Using the listing below, retype exactly the lines starting at the one with "M. Ostrander stated" and ending at the one with "M. CAMPO NATION/INVENERGY/SDG&E'S", and include both.

Input material section start

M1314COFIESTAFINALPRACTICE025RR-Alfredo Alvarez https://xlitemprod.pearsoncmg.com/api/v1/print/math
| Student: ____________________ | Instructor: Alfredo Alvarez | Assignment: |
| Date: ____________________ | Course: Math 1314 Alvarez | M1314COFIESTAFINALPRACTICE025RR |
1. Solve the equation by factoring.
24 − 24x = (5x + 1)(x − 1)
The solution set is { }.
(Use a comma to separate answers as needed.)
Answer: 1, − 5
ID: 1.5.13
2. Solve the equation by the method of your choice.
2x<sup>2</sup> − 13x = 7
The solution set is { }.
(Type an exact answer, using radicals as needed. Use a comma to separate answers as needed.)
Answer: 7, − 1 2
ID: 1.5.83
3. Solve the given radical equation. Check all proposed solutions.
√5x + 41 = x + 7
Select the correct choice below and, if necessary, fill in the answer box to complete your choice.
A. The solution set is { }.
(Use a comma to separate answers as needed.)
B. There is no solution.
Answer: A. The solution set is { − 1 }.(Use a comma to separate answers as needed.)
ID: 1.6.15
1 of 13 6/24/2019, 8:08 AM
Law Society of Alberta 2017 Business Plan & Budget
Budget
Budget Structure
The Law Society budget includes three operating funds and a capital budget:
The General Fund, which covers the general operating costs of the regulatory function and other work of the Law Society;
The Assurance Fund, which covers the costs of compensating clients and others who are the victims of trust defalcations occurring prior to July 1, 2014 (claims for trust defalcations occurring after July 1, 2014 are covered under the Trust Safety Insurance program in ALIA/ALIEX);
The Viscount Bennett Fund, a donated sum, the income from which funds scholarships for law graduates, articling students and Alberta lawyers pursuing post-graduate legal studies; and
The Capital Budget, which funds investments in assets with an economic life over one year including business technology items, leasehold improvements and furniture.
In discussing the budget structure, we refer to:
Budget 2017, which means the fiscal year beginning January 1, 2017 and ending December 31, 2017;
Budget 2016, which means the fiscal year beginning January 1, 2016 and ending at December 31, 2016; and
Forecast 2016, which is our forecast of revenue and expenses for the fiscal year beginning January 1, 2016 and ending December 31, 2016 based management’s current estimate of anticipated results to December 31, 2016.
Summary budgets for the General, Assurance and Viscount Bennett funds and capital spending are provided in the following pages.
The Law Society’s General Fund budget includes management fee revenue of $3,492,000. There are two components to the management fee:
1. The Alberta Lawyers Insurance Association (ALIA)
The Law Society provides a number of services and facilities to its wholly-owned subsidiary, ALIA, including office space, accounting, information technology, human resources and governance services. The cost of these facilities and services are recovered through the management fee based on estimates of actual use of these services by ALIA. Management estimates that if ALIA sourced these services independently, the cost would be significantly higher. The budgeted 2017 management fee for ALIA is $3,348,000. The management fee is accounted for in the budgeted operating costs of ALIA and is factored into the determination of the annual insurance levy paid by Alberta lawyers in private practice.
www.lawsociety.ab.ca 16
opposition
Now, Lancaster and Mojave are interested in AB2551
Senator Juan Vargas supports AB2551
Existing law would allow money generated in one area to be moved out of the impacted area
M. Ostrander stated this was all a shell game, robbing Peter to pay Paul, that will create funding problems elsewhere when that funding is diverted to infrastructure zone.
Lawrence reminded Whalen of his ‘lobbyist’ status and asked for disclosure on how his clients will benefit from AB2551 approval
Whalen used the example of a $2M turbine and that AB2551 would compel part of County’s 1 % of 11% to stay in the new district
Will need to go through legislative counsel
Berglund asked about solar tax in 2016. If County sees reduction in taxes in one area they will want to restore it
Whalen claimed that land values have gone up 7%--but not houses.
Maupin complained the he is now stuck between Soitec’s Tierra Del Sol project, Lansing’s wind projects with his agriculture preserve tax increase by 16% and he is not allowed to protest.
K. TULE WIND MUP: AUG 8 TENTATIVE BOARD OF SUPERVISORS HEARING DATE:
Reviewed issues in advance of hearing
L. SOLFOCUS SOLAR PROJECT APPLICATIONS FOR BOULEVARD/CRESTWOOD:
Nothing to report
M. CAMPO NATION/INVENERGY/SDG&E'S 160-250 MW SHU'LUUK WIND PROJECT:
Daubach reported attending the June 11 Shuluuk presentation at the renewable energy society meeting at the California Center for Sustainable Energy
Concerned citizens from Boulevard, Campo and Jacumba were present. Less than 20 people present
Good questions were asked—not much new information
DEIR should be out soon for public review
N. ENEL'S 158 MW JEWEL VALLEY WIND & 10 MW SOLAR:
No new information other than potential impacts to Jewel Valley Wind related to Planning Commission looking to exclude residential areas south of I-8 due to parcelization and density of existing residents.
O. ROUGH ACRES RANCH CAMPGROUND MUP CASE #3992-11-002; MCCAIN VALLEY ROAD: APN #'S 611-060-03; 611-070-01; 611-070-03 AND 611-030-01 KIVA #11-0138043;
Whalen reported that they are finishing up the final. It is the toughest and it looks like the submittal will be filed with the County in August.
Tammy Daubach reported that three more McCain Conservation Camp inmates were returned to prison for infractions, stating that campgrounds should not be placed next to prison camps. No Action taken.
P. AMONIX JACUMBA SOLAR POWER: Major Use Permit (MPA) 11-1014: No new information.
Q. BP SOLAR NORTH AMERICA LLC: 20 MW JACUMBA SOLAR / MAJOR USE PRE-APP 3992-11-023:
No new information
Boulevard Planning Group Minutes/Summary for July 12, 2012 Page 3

Input material section end

- Reply:
M. Ostrander stated this was all a shell game, robbing Peter to pay Paul, that will create funding problems elsewhere when that funding is diverted to infrastructure zone.
Lawrence reminded Whalen of his ‘lobbyist’ status and asked for disclosure on how his clients will benefit from AB2551 approval
Whalen used the example of a $2M turbine and that AB2551 would compel part of County’s 1 % of 11% to stay in the new district
Will need to go through legislative counsel
Berglund asked about solar tax in 2016. If County sees reduction in taxes in one area they will want to restore it
Whalen claimed that land values have gone up 7%--but not houses.
Maupin complained the he is now stuck between Soitec’s Tierra Del Sol project, Lansing’s wind projects with his agriculture preserve tax increase by 16% and he is not allowed to protest.
K. TULE WIND MUP: AUG 8 TENTATIVE BOARD OF SUPERVISORS HEARING DATE:
Reviewed issues in advance of hearing
L. SOLFOCUS SOLAR PROJECT APPLICATIONS FOR BOULEVARD/CRESTWOOD:
Nothing to report
M. CAMPO NATION/INVENERGY/SDG&E'S 160-250 MW SHU'LUUK WIND PROJECT:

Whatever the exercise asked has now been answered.